Draft legislation that proposes the establishment of a so-called National Information Sharing Organization will be the subject of a hearing to be held Tuesday by the House Homeland Security Subcommittee on Cybersecurity, Infrastructure Protection and Security Technologies.
The not-for-profit National Information Sharing Organization would share cyber-threat information among various government and private-sector constituencies and would consist of representatives from federal, state and local governments, businesses representing the nation's critical infrastructure as well as from seven specific sectors - including banking and healthcare - and the privacy and civil liberties communities.
The draft legislation wouldn't grant the Department of Homeland Security direct authority over other agencies or the operators of the nation's critical infrastructure, mostly owned by the private sector, but would provide DHS responsibilities to coordinate cybersecurity activities among government and private-sector entities.
In testimony to be delivered at the hearing, Cheri McGuire, representing the Business Software Alliance, says a reason the government is reluctant to share real-time actionable information is because there is no mandate to do so. "The mandate within the structure of the NISO that the government must share information is a strong step in the right direction," says McGuire, vce president of global government affairs and cybersecurity policy at security vendor Symantec. "However, questions remain about how we will continue to utilize the existing entities under the proposed NISO framework."
Other provisions of the draft legislation would have the secretary Homeland Security:
- Develop and conduct risk assessments of federal information systems, and on request, the nation's critical IT infrastructure in consultation with other agencies heads and the private owners of the critical IT systems.

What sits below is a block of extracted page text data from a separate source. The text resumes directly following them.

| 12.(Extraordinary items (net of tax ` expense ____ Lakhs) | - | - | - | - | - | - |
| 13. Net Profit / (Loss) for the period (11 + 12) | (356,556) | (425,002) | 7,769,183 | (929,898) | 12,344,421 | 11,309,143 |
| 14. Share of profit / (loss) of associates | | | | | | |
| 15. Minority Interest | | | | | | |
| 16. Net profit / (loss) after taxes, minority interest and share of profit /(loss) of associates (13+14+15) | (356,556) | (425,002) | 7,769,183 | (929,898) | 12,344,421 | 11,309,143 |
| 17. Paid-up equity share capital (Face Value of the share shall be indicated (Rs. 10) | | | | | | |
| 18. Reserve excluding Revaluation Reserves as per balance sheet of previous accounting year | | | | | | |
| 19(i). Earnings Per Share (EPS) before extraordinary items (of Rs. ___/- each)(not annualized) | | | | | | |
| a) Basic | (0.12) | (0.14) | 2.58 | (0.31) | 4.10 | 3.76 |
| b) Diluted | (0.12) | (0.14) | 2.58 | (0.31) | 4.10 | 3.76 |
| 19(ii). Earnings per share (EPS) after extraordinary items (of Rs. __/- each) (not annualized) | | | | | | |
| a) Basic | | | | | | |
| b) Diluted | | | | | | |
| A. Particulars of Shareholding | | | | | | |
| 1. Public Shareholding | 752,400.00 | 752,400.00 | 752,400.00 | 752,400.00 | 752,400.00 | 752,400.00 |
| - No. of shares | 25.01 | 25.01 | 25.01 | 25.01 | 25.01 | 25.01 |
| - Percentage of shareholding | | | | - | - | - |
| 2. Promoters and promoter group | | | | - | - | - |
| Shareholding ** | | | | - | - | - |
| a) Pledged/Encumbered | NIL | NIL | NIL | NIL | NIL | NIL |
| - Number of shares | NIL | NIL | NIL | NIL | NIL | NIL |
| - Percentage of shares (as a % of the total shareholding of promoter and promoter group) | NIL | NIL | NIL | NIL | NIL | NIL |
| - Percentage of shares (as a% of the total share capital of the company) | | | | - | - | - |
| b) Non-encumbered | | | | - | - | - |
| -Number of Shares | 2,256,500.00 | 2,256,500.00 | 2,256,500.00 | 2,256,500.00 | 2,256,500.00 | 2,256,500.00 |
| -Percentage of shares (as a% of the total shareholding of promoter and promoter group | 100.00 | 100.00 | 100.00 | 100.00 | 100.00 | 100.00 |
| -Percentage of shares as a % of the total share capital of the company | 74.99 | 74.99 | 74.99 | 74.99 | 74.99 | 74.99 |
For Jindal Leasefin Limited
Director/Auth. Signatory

- Designate a lead cybersecurity official to provide leadership to the department's cybersecurity activities.
- Acquire, integrate and facilitate the adoption of new cybersecurity technologies and practices to keep pace with emerging terrorist and other cybersecurity threats and developments.
- Lead nationwide cybersecurity awareness and outreach initiatives.
- Establish, in coordination with the National Institute of Standards and Technology and other appropriate agencies, benchmarks and guidelines for making critical infrastructure information systems more secure at a fundamental level, including through automation, interoperability and privacy-enhancing authentication.
- Coordinate development of national cybersecurity incident response and restoration plans based on applicable law that describe the specific roles and responsibilities of governmental and private entities during cyber incidents.
- Conduct exercises and simulations to support the national response to terrorism and other cybersecurity threats and incidents and evaluate the national cyber-incident response plans.
Other aims of the draft bill, offered by subcommittee Chairman Daniel Lungren, R-Calif., would bolster cybersecurity employment within the federal government and foster research and development into new technologies and methods to secure government IT and the nation's critical information infrastructure.
Witnesses scheduled to testify before the congressional panel include Cheri McGuire of Symantec, Greg Shannon of Carnegie Mellon University's Computer Emergency Readiness Team, Gregory Nojeim of the Center for Democracy and Technology and Keven Kosas of the Congressional Research Service.